Find median of BST in O(n) time and O(1) space in Python

Finding the median of a Binary Search Tree (BST) efficiently requires understanding that an inorder traversal of a BST gives nodes in sorted order. The median is the middle element for odd number of nodes, or the average of two middle elements for even number of nodes.

For a BST with n nodes:

  • Odd nodes: median = (n+1)/2th node

  • Even nodes: median = average of (n/2)th and (n/2+1)th nodes

We'll use Morris Traversal to achieve O(n) time complexity with O(1) space complexity by avoiding recursion stack.

Example Tree

7 4 9 2 5 8 10 Inorder: 2, 4, 5, 7, 8, 9, 10 Median (4th element): 7

Algorithm Steps

The solution uses Morris Traversal in two phases:

  1. Count nodes: Traverse the BST to get total node count

  2. Find median: Traverse again to find the median element(s)

Implementation

class TreeNode:
    def __init__(self, data):
        self.data = data
        self.left = None
        self.right = None

def count_nodes(root):
    """Count total nodes using Morris Traversal"""
    if root is None:
        return 0
    
    node_count = 0
    current = root
    
    while current is not None:
        if current.left is None:
            node_count += 1
            current = current.right
        else:
            # Find inorder predecessor
            predecessor = current.left
            while predecessor.right is not None and predecessor.right != current:
                predecessor = predecessor.right
            
            if predecessor.right is None:
                # Create temporary link
                predecessor.right = current
                current = current.left
            else:
                # Remove temporary link and count node
                predecessor.right = None
                node_count += 1
                current = current.right
    
    return node_count

def find_median(root):
    """Find median using Morris Traversal with O(1) space"""
    if root is None:
        return 0
    
    node_count = count_nodes(root)
    current = root
    count = 0
    prev_data = 0
    
    while current is not None:
        if current.left is None:
            count += 1
            
            # Check if we found the median
            if node_count % 2 == 1 and count == (node_count + 1) // 2:
                return current.data
            elif node_count % 2 == 0 and count == node_count // 2 + 1:
                return (prev_data + current.data) / 2
            
            prev_data = current.data
            current = current.right
        else:
            # Find inorder predecessor
            predecessor = current.left
            while predecessor.right is not None and predecessor.right != current:
                predecessor = predecessor.right
            
            if predecessor.right is None:
                # Create temporary link
                predecessor.right = current
                current = current.left
            else:
                # Remove temporary link
                predecessor.right = None
                count += 1
                
                # Check if we found the median
                if node_count % 2 == 1 and count == (node_count + 1) // 2:
                    return current.data
                elif node_count % 2 == 0 and count == node_count // 2 + 1:
                    return (prev_data + current.data) / 2
                
                prev_data = current.data
                current = current.right
    
    return 0

# Create the BST from the example
root = TreeNode(7)
root.left = TreeNode(4)
root.right = TreeNode(9)
root.left.left = TreeNode(2)
root.left.right = TreeNode(5)
root.right.left = TreeNode(8)
root.right.right = TreeNode(10)

print("Median of BST:", find_median(root))
Median of BST: 7

How Morris Traversal Works

Morris Traversal uses temporary links to simulate recursion without using extra space:

  1. If left child is None, process current node and move right

  2. If left child exists, find the rightmost node in left subtree (predecessor)

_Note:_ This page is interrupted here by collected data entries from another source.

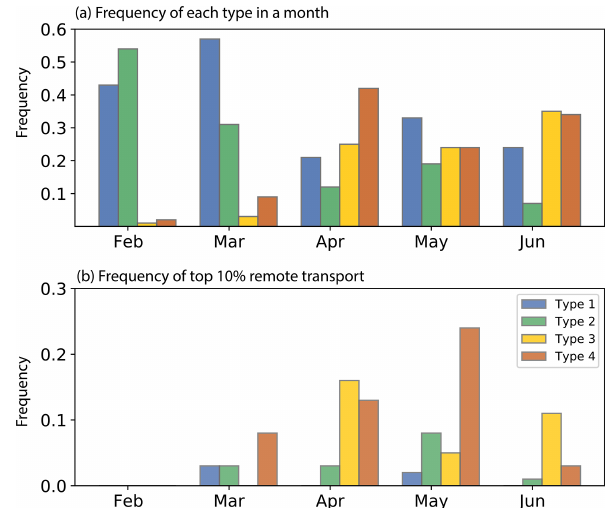
Figure 4. (a) The frequency of each type (the time dominated by each type divided by total time in a month) that occurs in February, March, April, May, and June in WRF-Chem. (b) The frequency of each type in the top 10% remote transport (the time dominated by each type divided by total time of the top 10% remote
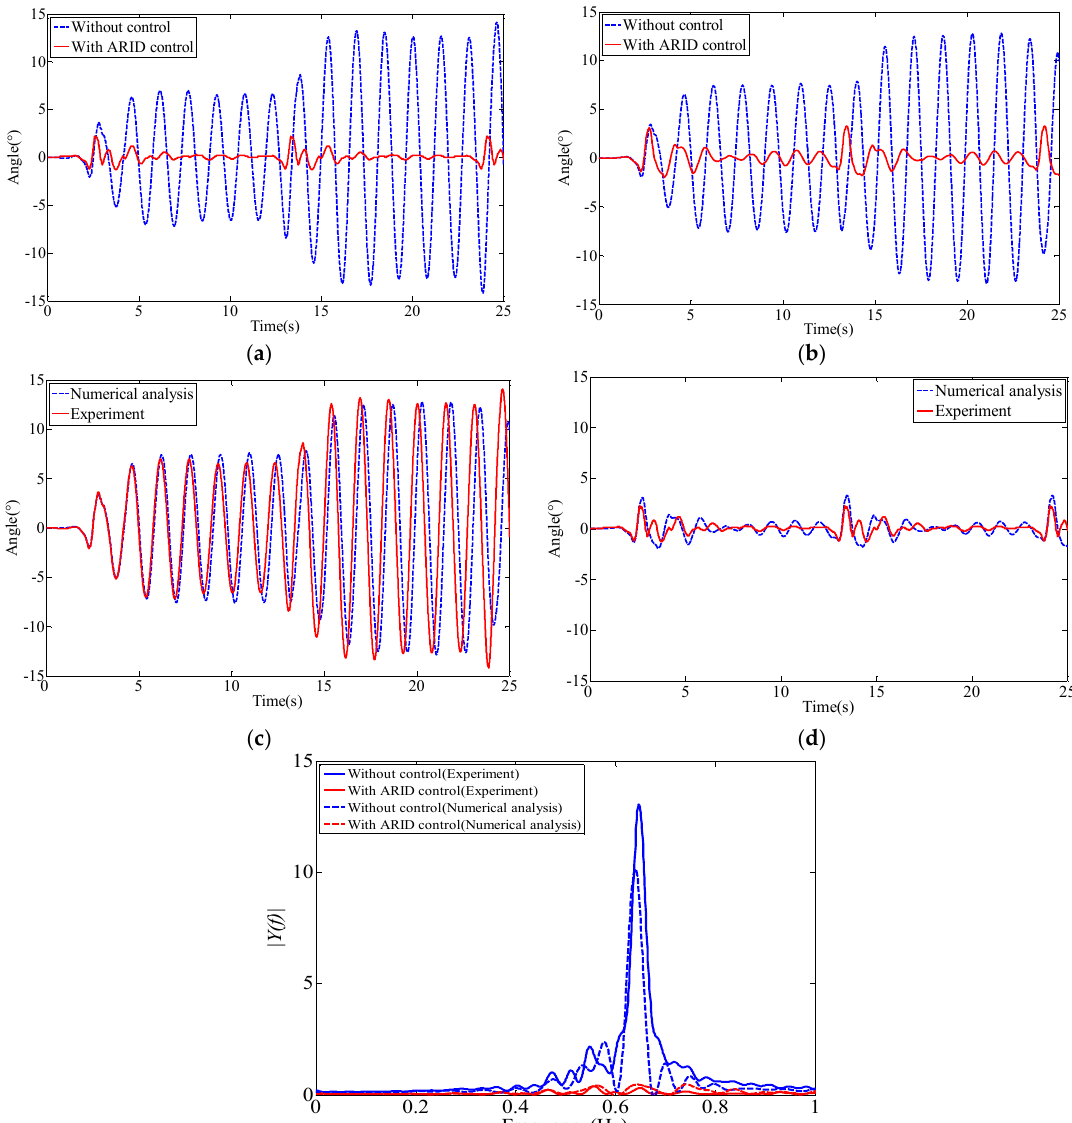
Figure 10. Numerical results of the swing angle of the structure with the TRID or ARID system.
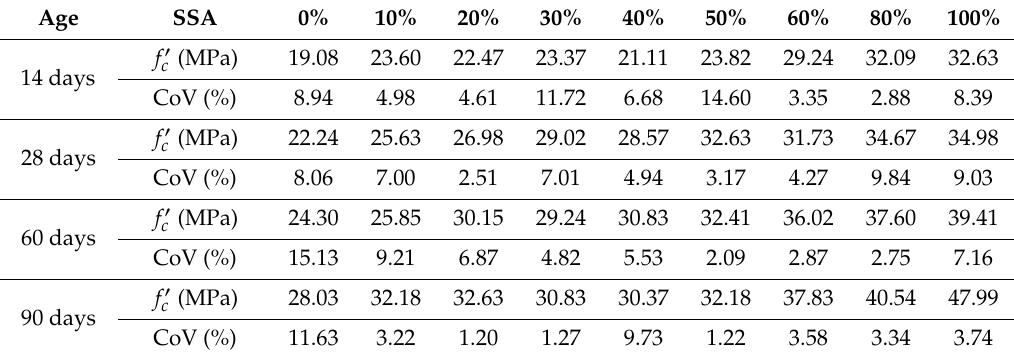
Table 7. The average compressive strength ( f (cid:48) c ) and coe ffi cient of variation (CoV) of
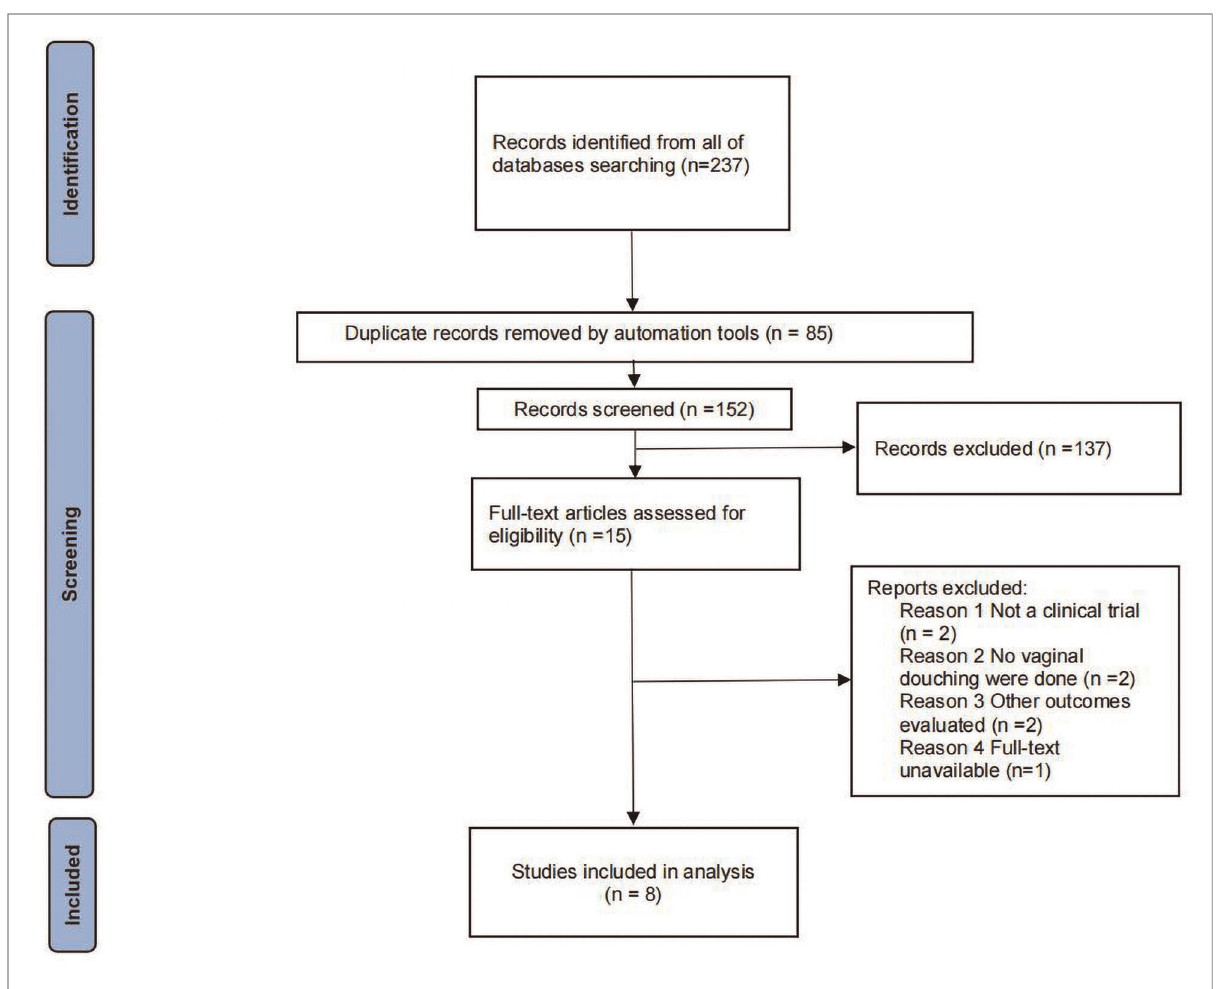
FIGURE 1 Flow diagram of literature selection.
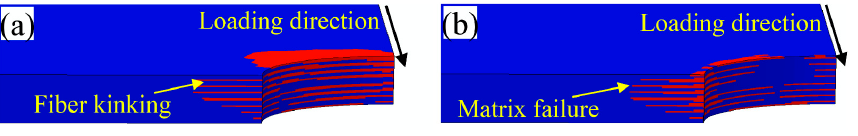
Figure 10. FEM results of circumferential section at B (( a ) fiber kinking failure, ( b ) matrix damage).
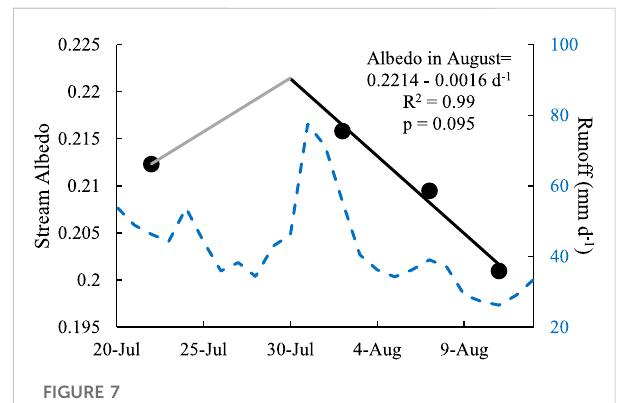
FIGURE 7 Albedo of the main stream channel for the overlapping area of the four largest coverage fl ights (i.e., large scene area). Albedo was calculated based on the percent coverage of sediment and water using,an albedovalueof0.26for water(Ryan etal.,2018),andan albedo value of 0.07 for sediment. A segmented line (where the second part of the line is a regression calculated with the equation shown above) has been added to support the hypothesis made in Section 5.2 that stream albedo increases before peak discharge as sediment is eroded and then decreases after peak discharge as sediment is deposited. Runoff values (blue stipple line) are daily averaged runoff values from the MAR v3.11.5 regional climate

  3. If predecessor's right is None, create temporary link and go left

  4. If predecessor's right points to current, remove link, process node, and go right

Time and Space Complexity

Aspect Complexity Explanation
Time O(n) Each node visited at most twice
Space O(1) Only constant extra variables used

Conclusion

Morris Traversal provides an elegant solution to find BST median in O(n) time with O(1) space. It temporarily modifies the tree structure during traversal but restores it completely, making it space-efficient for large datasets.